Problem details:
Filter the records below, keeping only lines with the string "wash".

Available data:
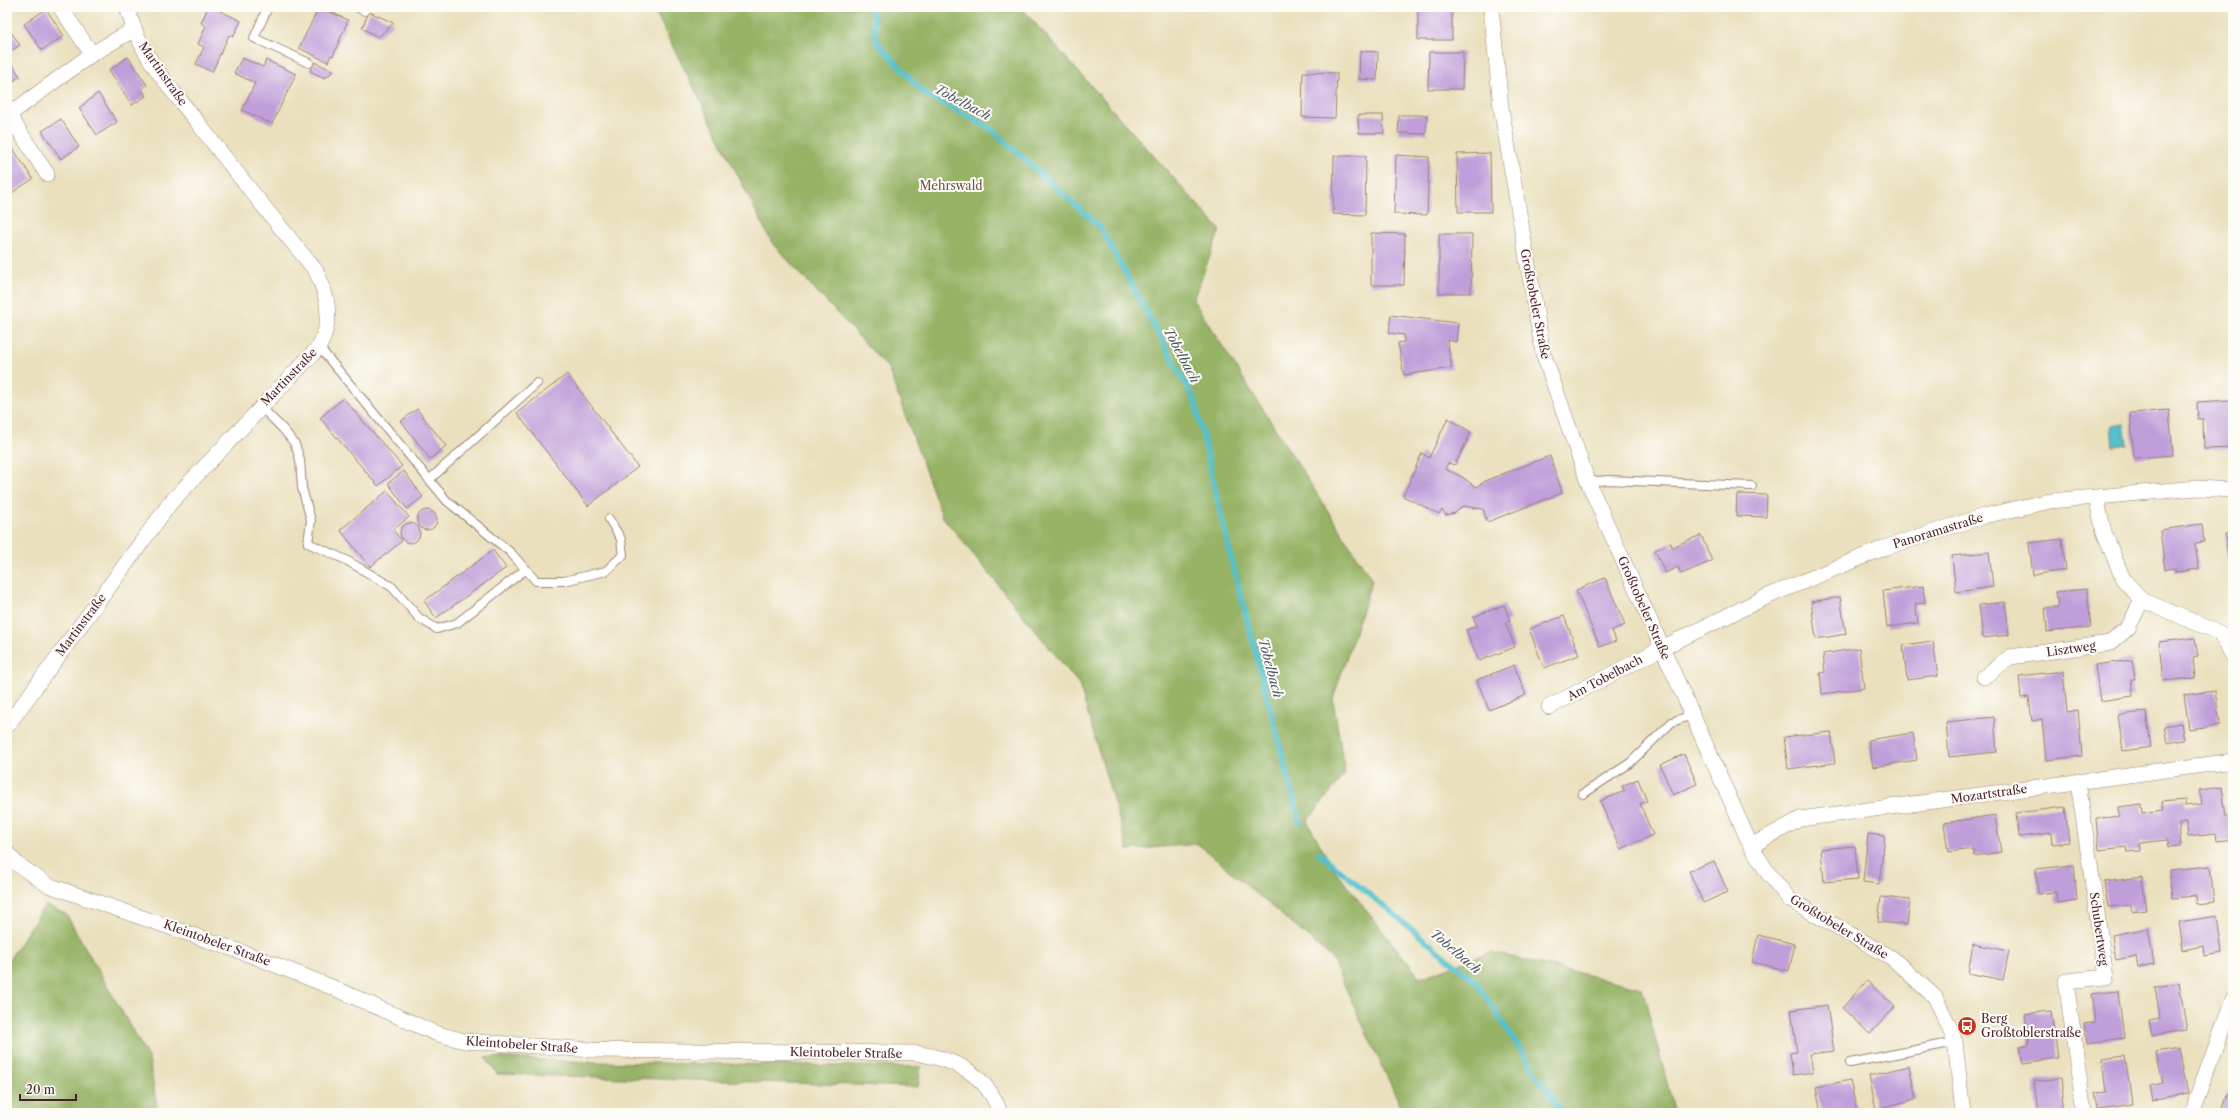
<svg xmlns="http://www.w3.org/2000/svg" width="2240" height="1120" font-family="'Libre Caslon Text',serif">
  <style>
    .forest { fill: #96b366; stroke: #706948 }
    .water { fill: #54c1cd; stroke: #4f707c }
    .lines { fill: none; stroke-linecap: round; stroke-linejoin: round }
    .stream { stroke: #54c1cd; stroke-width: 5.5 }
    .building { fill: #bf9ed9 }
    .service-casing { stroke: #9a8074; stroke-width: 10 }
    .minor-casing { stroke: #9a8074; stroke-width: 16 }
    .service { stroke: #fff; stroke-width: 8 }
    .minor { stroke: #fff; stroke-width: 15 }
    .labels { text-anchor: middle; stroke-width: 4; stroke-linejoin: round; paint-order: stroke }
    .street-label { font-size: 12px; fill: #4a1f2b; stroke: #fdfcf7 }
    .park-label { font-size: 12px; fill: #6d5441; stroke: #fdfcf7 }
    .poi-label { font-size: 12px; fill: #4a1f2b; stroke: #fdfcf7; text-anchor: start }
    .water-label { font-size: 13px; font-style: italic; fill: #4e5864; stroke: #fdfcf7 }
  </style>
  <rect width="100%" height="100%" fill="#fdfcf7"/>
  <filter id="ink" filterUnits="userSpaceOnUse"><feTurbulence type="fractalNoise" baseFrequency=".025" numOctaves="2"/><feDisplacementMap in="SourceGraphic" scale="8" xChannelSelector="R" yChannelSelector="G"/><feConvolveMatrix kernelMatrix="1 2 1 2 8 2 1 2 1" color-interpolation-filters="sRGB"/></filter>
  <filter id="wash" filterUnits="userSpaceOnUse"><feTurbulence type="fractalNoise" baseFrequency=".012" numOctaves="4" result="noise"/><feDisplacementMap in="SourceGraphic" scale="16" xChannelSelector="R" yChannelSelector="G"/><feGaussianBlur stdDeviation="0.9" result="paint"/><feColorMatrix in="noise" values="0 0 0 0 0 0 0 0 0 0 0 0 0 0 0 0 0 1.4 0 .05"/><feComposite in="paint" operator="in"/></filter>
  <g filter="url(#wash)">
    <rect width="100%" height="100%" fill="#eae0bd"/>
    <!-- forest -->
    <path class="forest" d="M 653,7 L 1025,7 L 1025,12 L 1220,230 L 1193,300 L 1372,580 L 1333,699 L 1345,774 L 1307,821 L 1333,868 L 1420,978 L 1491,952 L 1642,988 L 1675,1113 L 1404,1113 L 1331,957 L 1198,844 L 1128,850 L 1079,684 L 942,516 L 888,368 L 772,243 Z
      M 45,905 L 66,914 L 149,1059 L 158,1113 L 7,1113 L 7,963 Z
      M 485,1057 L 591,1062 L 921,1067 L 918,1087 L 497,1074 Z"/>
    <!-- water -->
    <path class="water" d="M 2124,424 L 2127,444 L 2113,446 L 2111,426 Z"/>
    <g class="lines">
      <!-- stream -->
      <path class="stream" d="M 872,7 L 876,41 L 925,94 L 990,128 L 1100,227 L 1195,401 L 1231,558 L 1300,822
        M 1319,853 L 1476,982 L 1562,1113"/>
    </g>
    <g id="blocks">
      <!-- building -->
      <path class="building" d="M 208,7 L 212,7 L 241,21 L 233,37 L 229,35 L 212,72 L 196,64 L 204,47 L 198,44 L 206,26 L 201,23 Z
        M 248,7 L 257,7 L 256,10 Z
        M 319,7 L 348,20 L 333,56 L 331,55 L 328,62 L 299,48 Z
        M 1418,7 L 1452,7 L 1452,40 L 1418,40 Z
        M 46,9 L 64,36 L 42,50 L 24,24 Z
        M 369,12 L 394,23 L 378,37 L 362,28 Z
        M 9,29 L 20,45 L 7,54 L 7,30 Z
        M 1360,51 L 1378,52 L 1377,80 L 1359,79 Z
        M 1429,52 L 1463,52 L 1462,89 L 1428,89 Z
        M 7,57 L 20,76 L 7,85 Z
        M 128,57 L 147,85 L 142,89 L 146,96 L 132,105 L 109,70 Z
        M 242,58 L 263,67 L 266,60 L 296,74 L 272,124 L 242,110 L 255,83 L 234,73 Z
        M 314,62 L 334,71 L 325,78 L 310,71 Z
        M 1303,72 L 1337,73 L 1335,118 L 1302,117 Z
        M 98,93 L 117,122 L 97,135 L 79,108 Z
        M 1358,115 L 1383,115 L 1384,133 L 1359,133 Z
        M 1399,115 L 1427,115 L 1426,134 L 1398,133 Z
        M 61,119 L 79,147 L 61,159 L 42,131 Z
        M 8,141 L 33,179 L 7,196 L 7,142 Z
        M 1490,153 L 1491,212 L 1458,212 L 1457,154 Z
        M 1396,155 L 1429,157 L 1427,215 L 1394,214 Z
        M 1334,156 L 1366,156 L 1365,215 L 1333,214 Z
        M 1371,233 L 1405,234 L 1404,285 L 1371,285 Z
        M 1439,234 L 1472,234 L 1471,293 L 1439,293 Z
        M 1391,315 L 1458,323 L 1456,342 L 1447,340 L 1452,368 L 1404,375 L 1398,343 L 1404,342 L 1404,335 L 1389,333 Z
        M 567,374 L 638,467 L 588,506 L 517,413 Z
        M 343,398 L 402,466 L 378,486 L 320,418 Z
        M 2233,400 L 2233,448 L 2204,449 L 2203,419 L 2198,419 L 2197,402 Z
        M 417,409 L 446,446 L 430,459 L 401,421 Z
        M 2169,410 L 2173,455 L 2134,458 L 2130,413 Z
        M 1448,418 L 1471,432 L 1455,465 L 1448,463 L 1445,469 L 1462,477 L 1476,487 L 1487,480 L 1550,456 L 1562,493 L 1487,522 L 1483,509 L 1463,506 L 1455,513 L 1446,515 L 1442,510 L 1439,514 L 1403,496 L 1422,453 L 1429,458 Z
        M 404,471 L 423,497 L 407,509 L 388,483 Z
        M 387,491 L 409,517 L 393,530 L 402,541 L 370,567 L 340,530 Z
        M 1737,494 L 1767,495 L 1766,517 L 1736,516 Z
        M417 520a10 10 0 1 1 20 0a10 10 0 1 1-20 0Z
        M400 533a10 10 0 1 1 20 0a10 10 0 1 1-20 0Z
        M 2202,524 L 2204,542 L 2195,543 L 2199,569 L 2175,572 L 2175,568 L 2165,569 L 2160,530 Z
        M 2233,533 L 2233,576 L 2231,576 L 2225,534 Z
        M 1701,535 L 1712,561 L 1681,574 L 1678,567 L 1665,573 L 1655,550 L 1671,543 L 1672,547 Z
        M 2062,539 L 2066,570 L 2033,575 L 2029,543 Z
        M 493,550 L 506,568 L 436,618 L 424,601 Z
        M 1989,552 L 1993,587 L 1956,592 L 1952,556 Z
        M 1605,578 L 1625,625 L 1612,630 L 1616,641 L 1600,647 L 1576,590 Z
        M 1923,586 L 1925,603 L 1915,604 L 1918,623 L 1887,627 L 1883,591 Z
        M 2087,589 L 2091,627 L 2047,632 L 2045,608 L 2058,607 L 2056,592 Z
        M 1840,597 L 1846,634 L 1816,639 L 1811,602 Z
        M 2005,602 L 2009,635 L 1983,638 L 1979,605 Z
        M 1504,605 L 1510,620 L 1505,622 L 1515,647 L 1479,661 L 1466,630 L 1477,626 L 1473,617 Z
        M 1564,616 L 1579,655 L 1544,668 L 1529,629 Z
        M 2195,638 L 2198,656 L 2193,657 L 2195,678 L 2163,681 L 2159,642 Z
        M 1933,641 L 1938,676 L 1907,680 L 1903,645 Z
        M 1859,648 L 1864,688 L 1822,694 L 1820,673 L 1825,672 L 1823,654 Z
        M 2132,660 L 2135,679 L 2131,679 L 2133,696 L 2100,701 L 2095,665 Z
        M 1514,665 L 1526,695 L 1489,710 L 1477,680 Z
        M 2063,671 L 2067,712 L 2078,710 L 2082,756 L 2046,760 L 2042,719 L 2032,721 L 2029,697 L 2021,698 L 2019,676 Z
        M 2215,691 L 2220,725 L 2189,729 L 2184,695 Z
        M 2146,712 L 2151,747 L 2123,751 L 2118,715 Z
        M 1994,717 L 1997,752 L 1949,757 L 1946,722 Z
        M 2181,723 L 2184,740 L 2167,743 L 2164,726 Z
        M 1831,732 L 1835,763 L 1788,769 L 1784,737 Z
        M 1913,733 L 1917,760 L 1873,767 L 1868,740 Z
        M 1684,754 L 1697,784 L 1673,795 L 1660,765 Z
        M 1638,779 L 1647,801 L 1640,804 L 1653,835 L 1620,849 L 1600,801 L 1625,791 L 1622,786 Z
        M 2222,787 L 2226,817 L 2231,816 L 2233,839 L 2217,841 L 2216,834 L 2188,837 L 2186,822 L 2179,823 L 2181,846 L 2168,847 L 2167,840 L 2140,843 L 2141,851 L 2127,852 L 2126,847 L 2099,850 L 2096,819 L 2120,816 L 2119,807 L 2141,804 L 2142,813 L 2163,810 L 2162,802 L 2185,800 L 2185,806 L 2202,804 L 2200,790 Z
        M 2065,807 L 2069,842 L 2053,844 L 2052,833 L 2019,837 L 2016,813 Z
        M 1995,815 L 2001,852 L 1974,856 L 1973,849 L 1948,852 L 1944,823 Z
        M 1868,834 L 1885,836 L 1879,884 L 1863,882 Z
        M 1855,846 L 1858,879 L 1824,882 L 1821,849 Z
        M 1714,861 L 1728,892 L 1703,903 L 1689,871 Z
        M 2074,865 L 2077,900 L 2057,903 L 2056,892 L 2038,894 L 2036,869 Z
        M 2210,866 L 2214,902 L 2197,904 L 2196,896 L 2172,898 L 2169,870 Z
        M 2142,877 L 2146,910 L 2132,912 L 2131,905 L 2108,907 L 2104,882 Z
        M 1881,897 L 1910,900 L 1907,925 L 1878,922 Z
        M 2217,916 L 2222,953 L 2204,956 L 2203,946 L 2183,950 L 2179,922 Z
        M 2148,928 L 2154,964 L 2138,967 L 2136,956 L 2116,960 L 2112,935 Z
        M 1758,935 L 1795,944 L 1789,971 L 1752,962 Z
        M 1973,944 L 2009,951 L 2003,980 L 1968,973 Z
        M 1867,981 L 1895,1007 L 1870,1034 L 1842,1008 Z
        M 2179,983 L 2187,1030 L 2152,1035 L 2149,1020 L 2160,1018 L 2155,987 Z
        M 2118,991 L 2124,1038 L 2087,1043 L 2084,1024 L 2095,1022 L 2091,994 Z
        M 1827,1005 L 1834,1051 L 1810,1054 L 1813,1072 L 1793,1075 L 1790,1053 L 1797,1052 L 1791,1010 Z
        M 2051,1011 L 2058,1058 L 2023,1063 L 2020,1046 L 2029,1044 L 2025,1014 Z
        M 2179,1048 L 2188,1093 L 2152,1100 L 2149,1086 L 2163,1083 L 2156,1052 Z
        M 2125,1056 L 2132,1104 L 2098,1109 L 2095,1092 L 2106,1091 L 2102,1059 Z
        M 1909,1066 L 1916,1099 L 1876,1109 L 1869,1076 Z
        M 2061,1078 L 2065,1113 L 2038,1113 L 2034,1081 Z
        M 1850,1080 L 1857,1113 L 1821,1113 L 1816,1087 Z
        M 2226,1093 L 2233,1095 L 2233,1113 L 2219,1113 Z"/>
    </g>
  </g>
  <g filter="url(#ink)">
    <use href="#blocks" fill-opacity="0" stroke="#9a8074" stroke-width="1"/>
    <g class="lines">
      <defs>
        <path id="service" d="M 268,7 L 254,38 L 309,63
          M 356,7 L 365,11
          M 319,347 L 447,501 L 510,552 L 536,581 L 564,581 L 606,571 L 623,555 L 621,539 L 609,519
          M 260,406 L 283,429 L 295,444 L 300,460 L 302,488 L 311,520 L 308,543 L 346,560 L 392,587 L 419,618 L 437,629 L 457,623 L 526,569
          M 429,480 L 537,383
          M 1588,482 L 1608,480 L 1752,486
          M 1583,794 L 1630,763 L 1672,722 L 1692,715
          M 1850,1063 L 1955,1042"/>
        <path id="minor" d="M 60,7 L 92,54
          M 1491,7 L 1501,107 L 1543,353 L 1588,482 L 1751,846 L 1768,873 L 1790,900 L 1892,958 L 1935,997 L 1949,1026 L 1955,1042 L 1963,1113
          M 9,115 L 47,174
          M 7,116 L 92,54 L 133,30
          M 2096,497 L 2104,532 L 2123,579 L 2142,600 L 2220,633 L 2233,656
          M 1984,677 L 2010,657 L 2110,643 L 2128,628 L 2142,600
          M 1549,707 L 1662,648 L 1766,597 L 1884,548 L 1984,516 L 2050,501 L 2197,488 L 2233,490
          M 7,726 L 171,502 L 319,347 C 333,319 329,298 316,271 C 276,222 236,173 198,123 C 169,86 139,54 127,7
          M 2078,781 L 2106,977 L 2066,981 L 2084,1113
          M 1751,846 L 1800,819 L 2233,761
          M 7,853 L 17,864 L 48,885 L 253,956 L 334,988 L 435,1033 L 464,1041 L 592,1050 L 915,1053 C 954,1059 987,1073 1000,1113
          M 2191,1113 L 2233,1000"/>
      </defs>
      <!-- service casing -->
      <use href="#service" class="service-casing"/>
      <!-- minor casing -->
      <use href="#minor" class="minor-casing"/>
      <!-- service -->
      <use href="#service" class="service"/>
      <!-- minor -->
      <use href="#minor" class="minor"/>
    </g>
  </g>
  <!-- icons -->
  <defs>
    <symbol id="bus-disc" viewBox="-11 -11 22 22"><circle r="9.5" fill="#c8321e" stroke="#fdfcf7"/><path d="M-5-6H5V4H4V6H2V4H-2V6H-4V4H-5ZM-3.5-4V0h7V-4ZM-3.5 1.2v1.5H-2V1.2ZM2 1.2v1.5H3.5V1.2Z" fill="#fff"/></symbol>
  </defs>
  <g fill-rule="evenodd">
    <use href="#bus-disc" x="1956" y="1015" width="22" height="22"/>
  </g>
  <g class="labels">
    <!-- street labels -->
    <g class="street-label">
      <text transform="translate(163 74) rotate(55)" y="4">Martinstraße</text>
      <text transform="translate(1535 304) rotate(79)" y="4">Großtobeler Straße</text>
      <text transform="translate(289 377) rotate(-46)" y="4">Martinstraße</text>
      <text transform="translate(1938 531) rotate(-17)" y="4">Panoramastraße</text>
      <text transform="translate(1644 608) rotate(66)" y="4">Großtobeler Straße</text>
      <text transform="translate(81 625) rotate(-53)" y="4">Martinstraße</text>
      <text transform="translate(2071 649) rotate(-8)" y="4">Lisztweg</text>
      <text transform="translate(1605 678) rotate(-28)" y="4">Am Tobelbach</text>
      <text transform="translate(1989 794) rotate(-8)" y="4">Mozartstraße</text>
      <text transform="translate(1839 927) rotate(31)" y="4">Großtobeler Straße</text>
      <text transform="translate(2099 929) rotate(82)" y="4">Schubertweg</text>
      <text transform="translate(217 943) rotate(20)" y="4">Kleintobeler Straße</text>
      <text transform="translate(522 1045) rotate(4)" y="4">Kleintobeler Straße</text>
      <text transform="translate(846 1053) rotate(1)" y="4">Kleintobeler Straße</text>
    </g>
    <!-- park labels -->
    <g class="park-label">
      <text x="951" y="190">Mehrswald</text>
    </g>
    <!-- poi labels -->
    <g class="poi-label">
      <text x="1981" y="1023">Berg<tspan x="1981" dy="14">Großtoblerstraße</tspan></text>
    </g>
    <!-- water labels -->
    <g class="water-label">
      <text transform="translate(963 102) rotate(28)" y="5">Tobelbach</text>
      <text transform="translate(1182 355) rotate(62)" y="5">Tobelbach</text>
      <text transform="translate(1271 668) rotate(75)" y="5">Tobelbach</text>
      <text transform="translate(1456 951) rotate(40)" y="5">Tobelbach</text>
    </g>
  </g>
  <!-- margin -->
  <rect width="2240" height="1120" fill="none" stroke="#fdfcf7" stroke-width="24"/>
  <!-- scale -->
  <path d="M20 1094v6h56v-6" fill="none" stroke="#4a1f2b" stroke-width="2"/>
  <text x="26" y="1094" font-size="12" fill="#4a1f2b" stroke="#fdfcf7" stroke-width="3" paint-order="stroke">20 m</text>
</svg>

Answer section:
  <filter id="wash" filterUnits="userSpaceOnUse"><feTurbulence type="fractalNoise" baseFrequency=".012" numOctaves="4" result="noise"/><feDisplacementMap in="SourceGraphic" scale="16" xChannelSelector="R" yChannelSelector="G"/><feGaussianBlur stdDeviation="0.9" result="paint"/><feColorMatrix in="noise" values="0 0 0 0 0 0 0 0 0 0 0 0 0 0 0 0 0 1.4 0 .05"/><feComposite in="paint" operator="in"/></filter>
  <g filter="url(#wash)">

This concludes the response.